** Task statement **
I'd like the entries repeated exactly, pictures omitted.

--- Raw data Enclosed Below ---

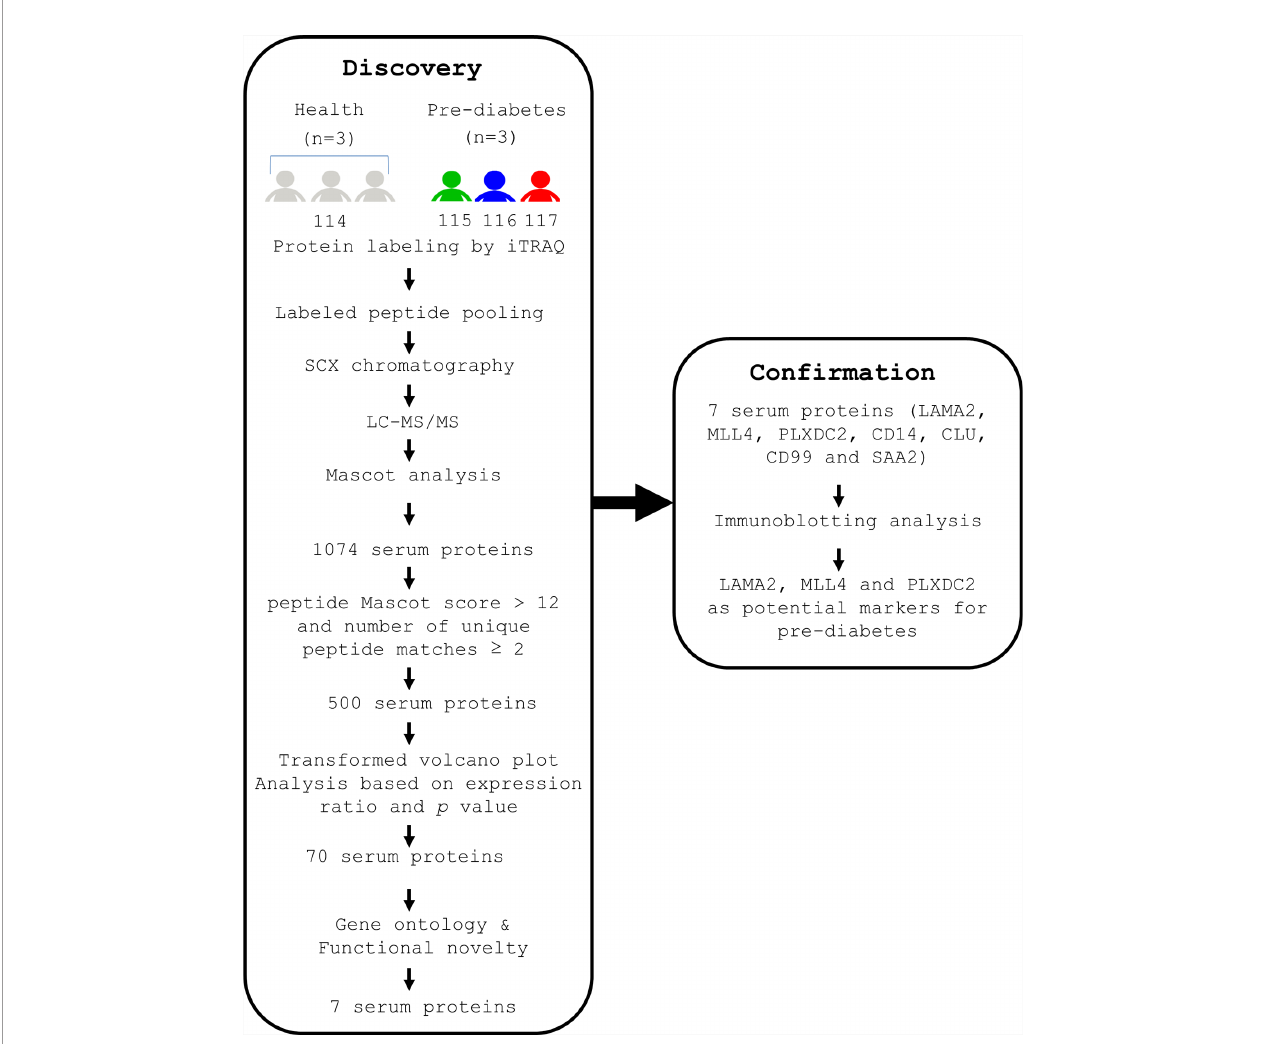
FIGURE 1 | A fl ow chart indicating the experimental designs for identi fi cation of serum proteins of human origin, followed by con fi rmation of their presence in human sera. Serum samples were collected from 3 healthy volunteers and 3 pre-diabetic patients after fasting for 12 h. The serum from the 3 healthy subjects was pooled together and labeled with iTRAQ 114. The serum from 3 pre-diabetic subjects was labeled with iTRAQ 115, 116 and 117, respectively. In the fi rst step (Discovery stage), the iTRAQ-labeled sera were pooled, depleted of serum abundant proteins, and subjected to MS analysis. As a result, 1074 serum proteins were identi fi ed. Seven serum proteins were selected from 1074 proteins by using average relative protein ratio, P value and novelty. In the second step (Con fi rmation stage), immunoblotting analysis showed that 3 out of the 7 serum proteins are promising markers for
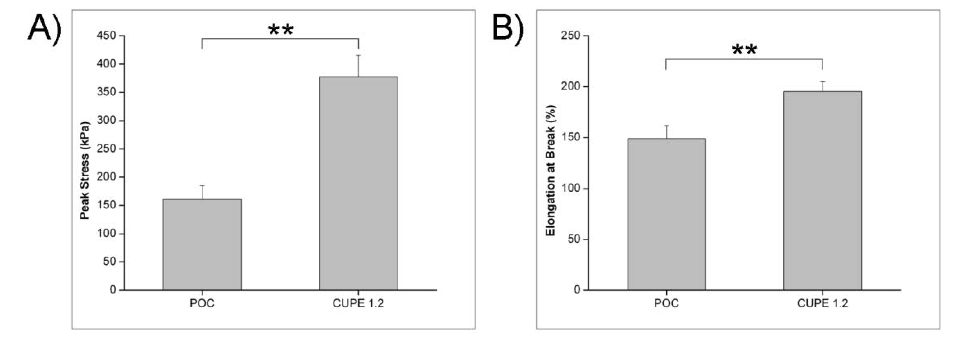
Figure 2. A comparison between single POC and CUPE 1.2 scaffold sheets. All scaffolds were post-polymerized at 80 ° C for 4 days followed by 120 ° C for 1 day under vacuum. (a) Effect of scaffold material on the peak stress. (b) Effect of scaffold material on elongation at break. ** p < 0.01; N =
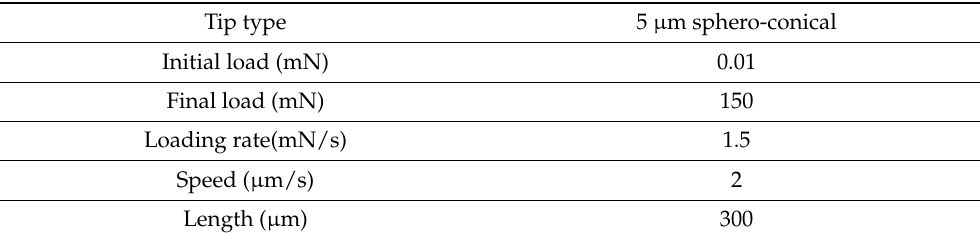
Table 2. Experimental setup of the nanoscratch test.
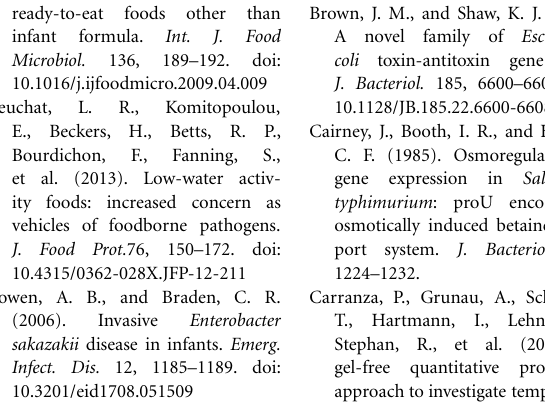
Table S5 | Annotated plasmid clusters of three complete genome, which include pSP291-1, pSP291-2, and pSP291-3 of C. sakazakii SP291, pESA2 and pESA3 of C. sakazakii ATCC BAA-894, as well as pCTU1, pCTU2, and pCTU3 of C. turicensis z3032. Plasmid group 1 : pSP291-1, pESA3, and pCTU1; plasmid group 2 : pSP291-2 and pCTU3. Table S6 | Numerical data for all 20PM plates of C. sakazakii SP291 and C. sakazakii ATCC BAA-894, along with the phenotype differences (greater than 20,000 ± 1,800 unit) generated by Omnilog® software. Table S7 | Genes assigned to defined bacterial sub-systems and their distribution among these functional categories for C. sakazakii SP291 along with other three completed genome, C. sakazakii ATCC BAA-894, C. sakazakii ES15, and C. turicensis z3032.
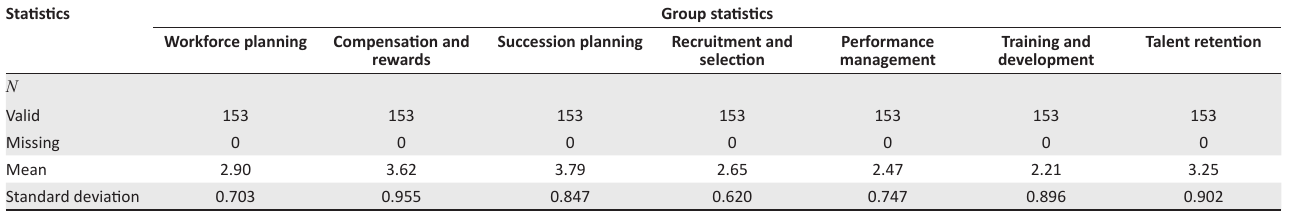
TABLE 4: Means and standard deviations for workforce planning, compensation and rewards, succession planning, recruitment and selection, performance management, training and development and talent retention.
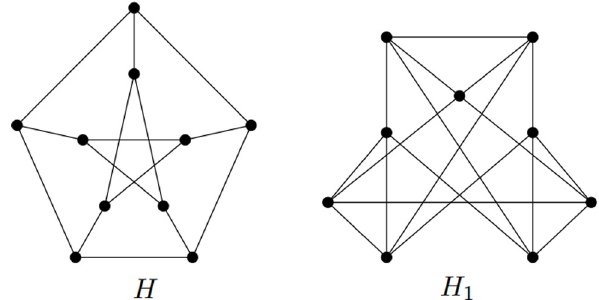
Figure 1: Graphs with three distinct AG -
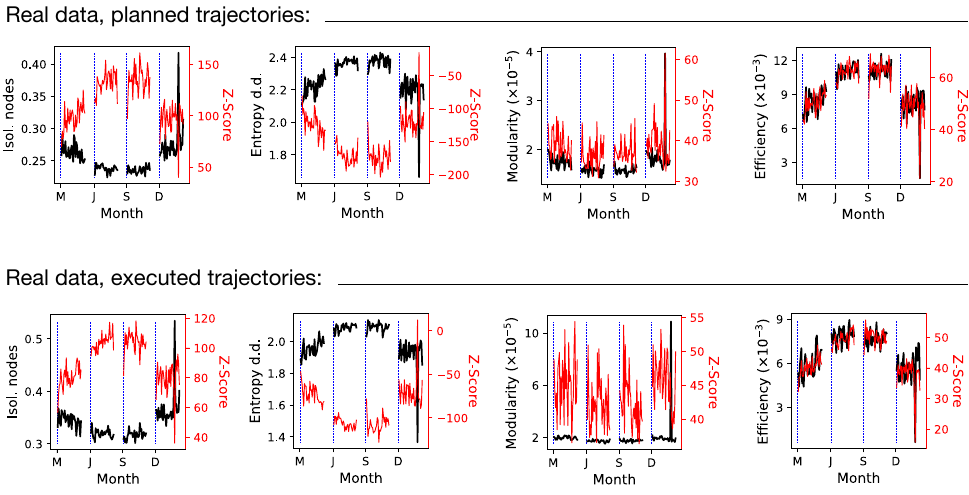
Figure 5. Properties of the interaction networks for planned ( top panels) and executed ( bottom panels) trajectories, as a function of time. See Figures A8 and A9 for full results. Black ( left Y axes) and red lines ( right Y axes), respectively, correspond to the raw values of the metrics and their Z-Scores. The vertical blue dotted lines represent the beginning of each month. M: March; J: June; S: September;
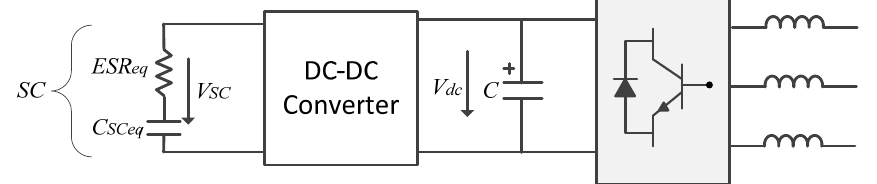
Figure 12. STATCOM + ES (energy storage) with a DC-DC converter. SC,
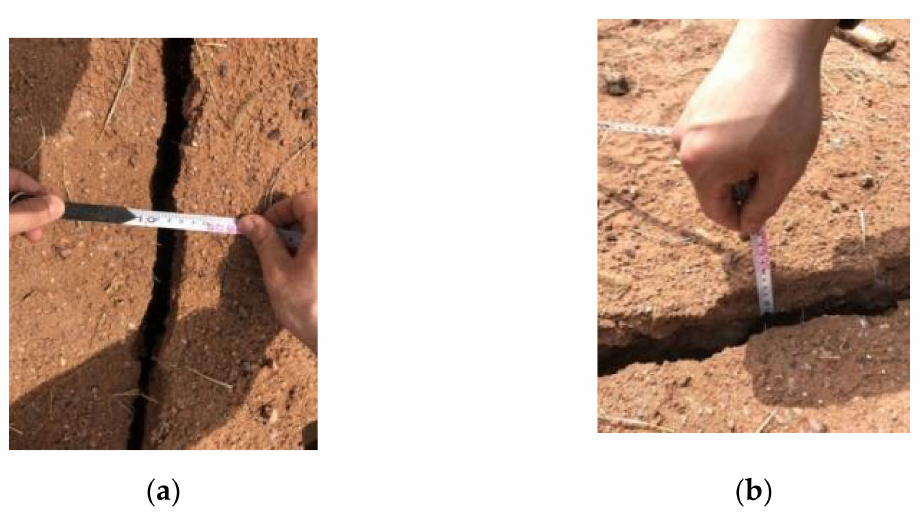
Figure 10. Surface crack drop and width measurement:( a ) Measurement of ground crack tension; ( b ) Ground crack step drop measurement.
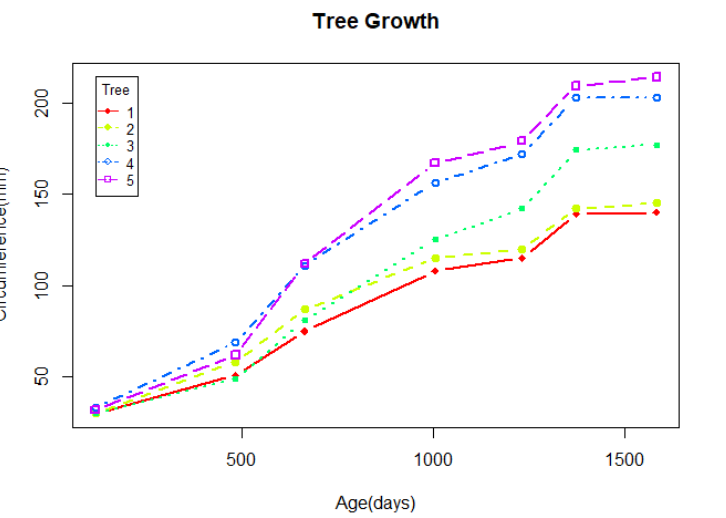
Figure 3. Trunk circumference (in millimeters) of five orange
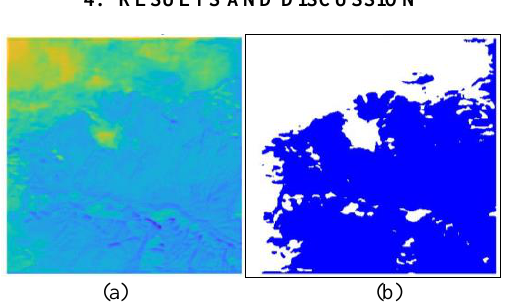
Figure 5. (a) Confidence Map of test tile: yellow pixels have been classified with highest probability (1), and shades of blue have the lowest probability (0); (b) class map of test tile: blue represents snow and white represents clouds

--- End of Enclosed Raw data ---

** Task solution **
FIGURE 1 | A fl ow chart indicating the experimental designs for identi fi cation of serum proteins of human origin, followed by con fi rmation of their presence in human sera. Serum samples were collected from 3 healthy volunteers and 3 pre-diabetic patients after fasting for 12 h. The serum from the 3 healthy subjects was pooled together and labeled with iTRAQ 114. The serum from 3 pre-diabetic subjects was labeled with iTRAQ 115, 116 and 117, respectively. In the fi rst step (Discovery stage), the iTRAQ-labeled sera were pooled, depleted of serum abundant proteins, and subjected to MS analysis. As a result, 1074 serum proteins were identi fi ed. Seven serum proteins were selected from 1074 proteins by using average relative protein ratio, P value and novelty. In the second step (Con fi rmation stage), immunoblotting analysis showed that 3 out of the 7 serum proteins are promising markers for
Figure 2. A comparison between single POC and CUPE 1.2 scaffold sheets. All scaffolds were post-polymerized at 80 ° C for 4 days followed by 120 ° C for 1 day under vacuum. (a) Effect of scaffold material on the peak stress. (b) Effect of scaffold material on elongation at break. ** p < 0.01; N =
Table 2. Experimental setup of the nanoscratch test.
Table S5 | Annotated plasmid clusters of three complete genome, which include pSP291-1, pSP291-2, and pSP291-3 of C. sakazakii SP291, pESA2 and pESA3 of C. sakazakii ATCC BAA-894, as well as pCTU1, pCTU2, and pCTU3 of C. turicensis z3032. Plasmid group 1 : pSP291-1, pESA3, and pCTU1; plasmid group 2 : pSP291-2 and pCTU3. Table S6 | Numerical data for all 20PM plates of C. sakazakii SP291 and C. sakazakii ATCC BAA-894, along with the phenotype differences (greater than 20,000 ± 1,800 unit) generated by Omnilog® software. Table S7 | Genes assigned to defined bacterial sub-systems and their distribution among these functional categories for C. sakazakii SP291 along with other three completed genome, C. sakazakii ATCC BAA-894, C. sakazakii ES15, and C. turicensis z3032.
TABLE 4: Means and standard deviations for workforce planning, compensation and rewards, succession planning, recruitment and selection, performance management, training and development and talent retention.
Figure 1: Graphs with three distinct AG -
Figure 5. Properties of the interaction networks for planned ( top panels) and executed ( bottom panels) trajectories, as a function of time. See Figures A8 and A9 for full results. Black ( left Y axes) and red lines ( right Y axes), respectively, correspond to the raw values of the metrics and their Z-Scores. The vertical blue dotted lines represent the beginning of each month. M: March; J: June; S: September;
Figure 12. STATCOM + ES (energy storage) with a DC-DC converter. SC,
Figure 10. Surface crack drop and width measurement:( a ) Measurement of ground crack tension; ( b ) Ground crack step drop measurement.
Figure 3. Trunk circumference (in millimeters) of five orange
Figure 5. (a) Confidence Map of test tile: yellow pixels have been classified with highest probability (1), and shades of blue have the lowest probability (0); (b) class map of test tile: blue represents snow and white represents clouds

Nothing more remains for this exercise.